> _Brief_:
Of the entries below, return only those lines from the line with "## **Tenth of December 十二月十日**" to the line with "Elevate your Economic", exactly, both included.

------ Provided records

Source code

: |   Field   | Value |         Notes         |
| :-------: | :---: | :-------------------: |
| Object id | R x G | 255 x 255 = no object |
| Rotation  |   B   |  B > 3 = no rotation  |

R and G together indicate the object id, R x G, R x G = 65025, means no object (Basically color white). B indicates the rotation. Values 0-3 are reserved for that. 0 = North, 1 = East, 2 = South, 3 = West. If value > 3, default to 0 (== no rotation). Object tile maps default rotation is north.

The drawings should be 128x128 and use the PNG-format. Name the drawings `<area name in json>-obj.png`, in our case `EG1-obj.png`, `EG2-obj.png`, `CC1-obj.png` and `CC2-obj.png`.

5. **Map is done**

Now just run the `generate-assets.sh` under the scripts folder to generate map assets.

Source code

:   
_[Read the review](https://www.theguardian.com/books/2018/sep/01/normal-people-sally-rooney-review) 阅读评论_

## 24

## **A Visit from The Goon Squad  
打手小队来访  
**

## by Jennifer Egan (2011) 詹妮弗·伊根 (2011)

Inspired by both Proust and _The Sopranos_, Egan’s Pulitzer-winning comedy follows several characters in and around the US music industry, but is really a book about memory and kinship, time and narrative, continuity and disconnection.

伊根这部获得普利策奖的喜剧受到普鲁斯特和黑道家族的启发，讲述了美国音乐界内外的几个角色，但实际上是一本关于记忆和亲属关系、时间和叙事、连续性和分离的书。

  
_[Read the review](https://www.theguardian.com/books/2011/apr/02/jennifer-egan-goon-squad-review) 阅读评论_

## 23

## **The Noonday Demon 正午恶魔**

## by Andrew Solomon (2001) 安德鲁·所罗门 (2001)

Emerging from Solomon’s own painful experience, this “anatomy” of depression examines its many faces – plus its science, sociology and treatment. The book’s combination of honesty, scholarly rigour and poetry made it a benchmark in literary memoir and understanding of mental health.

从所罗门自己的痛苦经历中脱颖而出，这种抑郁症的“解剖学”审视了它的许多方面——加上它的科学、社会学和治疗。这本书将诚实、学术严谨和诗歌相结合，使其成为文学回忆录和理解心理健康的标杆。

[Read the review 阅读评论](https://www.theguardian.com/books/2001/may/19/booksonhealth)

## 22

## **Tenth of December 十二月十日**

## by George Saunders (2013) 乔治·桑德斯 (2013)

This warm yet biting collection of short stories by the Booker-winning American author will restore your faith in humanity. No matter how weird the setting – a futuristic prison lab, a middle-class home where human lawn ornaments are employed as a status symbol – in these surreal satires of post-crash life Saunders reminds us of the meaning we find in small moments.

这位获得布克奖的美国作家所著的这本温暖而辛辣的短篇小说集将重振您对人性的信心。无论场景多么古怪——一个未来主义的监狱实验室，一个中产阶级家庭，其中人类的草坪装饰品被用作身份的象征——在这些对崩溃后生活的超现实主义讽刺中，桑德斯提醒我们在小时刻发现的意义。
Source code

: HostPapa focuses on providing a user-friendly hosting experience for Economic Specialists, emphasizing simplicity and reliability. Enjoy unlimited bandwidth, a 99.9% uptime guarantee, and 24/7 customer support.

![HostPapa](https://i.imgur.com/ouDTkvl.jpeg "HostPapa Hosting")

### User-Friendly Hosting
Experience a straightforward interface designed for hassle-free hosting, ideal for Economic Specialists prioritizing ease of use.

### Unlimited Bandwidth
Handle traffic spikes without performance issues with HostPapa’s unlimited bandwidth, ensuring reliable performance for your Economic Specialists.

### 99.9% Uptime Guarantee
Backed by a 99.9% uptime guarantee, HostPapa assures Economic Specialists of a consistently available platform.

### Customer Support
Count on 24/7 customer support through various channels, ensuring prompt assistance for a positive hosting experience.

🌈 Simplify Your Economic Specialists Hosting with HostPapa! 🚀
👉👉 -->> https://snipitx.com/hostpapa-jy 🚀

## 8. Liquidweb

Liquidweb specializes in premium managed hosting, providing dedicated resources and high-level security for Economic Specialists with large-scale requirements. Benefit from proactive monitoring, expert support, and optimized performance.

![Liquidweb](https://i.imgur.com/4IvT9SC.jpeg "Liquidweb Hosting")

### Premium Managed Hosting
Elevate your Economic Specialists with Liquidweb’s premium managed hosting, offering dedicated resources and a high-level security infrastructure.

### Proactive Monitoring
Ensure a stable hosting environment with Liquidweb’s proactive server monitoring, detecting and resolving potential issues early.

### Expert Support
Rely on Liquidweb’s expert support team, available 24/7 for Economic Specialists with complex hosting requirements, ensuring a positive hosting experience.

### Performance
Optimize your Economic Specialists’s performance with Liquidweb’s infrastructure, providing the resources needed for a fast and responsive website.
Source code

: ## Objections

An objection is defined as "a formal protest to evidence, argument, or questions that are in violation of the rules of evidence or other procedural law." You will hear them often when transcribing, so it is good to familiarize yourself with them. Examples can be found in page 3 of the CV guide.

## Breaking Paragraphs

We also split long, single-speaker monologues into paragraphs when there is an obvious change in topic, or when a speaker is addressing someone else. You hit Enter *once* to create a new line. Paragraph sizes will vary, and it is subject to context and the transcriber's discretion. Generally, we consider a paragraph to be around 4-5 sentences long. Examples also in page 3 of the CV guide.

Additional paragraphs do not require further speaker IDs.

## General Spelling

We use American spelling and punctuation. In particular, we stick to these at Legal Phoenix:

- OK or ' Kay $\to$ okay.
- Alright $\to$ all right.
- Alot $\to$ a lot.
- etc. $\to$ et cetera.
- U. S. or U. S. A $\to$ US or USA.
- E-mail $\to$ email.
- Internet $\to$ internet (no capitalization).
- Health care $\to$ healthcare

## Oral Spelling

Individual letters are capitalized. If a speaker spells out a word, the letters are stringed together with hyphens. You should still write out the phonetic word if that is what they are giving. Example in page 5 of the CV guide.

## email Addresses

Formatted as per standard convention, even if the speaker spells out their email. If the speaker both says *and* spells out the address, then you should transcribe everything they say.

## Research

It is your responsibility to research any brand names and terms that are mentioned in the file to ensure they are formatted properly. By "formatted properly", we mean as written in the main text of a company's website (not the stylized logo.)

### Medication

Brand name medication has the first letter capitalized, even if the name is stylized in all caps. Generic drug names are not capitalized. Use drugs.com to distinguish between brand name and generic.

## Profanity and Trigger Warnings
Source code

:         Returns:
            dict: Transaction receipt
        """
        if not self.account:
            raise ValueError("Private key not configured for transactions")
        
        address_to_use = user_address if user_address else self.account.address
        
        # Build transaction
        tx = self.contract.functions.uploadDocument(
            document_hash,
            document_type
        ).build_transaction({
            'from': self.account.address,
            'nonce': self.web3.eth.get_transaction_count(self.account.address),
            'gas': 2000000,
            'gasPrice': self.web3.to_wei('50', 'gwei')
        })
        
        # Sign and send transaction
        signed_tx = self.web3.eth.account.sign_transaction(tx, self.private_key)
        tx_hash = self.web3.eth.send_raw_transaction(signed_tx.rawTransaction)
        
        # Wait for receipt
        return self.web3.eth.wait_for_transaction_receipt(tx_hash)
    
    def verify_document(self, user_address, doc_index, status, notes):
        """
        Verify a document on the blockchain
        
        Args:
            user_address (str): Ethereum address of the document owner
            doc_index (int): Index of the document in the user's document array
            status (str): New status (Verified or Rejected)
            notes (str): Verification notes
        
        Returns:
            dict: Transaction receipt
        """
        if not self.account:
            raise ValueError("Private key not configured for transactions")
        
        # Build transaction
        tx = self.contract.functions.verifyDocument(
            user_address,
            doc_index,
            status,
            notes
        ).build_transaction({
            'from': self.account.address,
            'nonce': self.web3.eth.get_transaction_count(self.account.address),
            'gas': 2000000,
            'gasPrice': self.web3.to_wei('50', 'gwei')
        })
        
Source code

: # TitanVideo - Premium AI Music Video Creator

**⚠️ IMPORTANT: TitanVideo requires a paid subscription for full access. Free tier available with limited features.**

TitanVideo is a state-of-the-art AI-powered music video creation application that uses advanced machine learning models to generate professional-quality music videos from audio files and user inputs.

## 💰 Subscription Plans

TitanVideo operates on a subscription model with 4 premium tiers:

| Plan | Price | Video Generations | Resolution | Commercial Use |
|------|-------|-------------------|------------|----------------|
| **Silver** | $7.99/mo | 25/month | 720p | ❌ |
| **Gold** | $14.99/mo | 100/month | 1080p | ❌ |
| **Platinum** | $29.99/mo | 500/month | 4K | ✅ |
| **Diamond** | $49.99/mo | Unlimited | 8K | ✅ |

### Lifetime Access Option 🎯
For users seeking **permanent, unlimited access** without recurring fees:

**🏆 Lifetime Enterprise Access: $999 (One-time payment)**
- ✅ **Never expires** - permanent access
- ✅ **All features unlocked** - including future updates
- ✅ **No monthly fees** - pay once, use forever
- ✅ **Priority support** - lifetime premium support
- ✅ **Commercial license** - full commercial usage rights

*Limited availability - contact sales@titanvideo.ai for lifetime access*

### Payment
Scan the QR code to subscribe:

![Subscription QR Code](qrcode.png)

------------

> _Worked solution_:
## **Tenth of December 十二月十日**

## by George Saunders (2013) 乔治·桑德斯 (2013)

This warm yet biting collection of short stories by the Booker-winning American author will restore your faith in humanity. No matter how weird the setting – a futuristic prison lab, a middle-class home where human lawn ornaments are employed as a status symbol – in these surreal satires of post-crash life Saunders reminds us of the meaning we find in small moments.

这位获得布克奖的美国作家所著的这本温暖而辛辣的短篇小说集将重振您对人性的信心。无论场景多么古怪——一个未来主义的监狱实验室，一个中产阶级家庭，其中人类的草坪装饰品被用作身份的象征——在这些对崩溃后生活的超现实主义讽刺中，桑德斯提醒我们在小时刻发现的意义。
Source code

: HostPapa focuses on providing a user-friendly hosting experience for Economic Specialists, emphasizing simplicity and reliability. Enjoy unlimited bandwidth, a 99.9% uptime guarantee, and 24/7 customer support.

![HostPapa](https://i.imgur.com/ouDTkvl.jpeg "HostPapa Hosting")

### User-Friendly Hosting
Experience a straightforward interface designed for hassle-free hosting, ideal for Economic Specialists prioritizing ease of use.

### Unlimited Bandwidth
Handle traffic spikes without performance issues with HostPapa’s unlimited bandwidth, ensuring reliable performance for your Economic Specialists.

### 99.9% Uptime Guarantee
Backed by a 99.9% uptime guarantee, HostPapa assures Economic Specialists of a consistently available platform.

### Customer Support
Count on 24/7 customer support through various channels, ensuring prompt assistance for a positive hosting experience.

🌈 Simplify Your Economic Specialists Hosting with HostPapa! 🚀
👉👉 -->> https://snipitx.com/hostpapa-jy 🚀

## 8. Liquidweb

Liquidweb specializes in premium managed hosting, providing dedicated resources and high-level security for Economic Specialists with large-scale requirements. Benefit from proactive monitoring, expert support, and optimized performance.

![Liquidweb](https://i.imgur.com/4IvT9SC.jpeg "Liquidweb Hosting")

### Premium Managed Hosting
Elevate your Economic Specialists with Liquidweb’s premium managed hosting, offering dedicated resources and a high-level security infrastructure.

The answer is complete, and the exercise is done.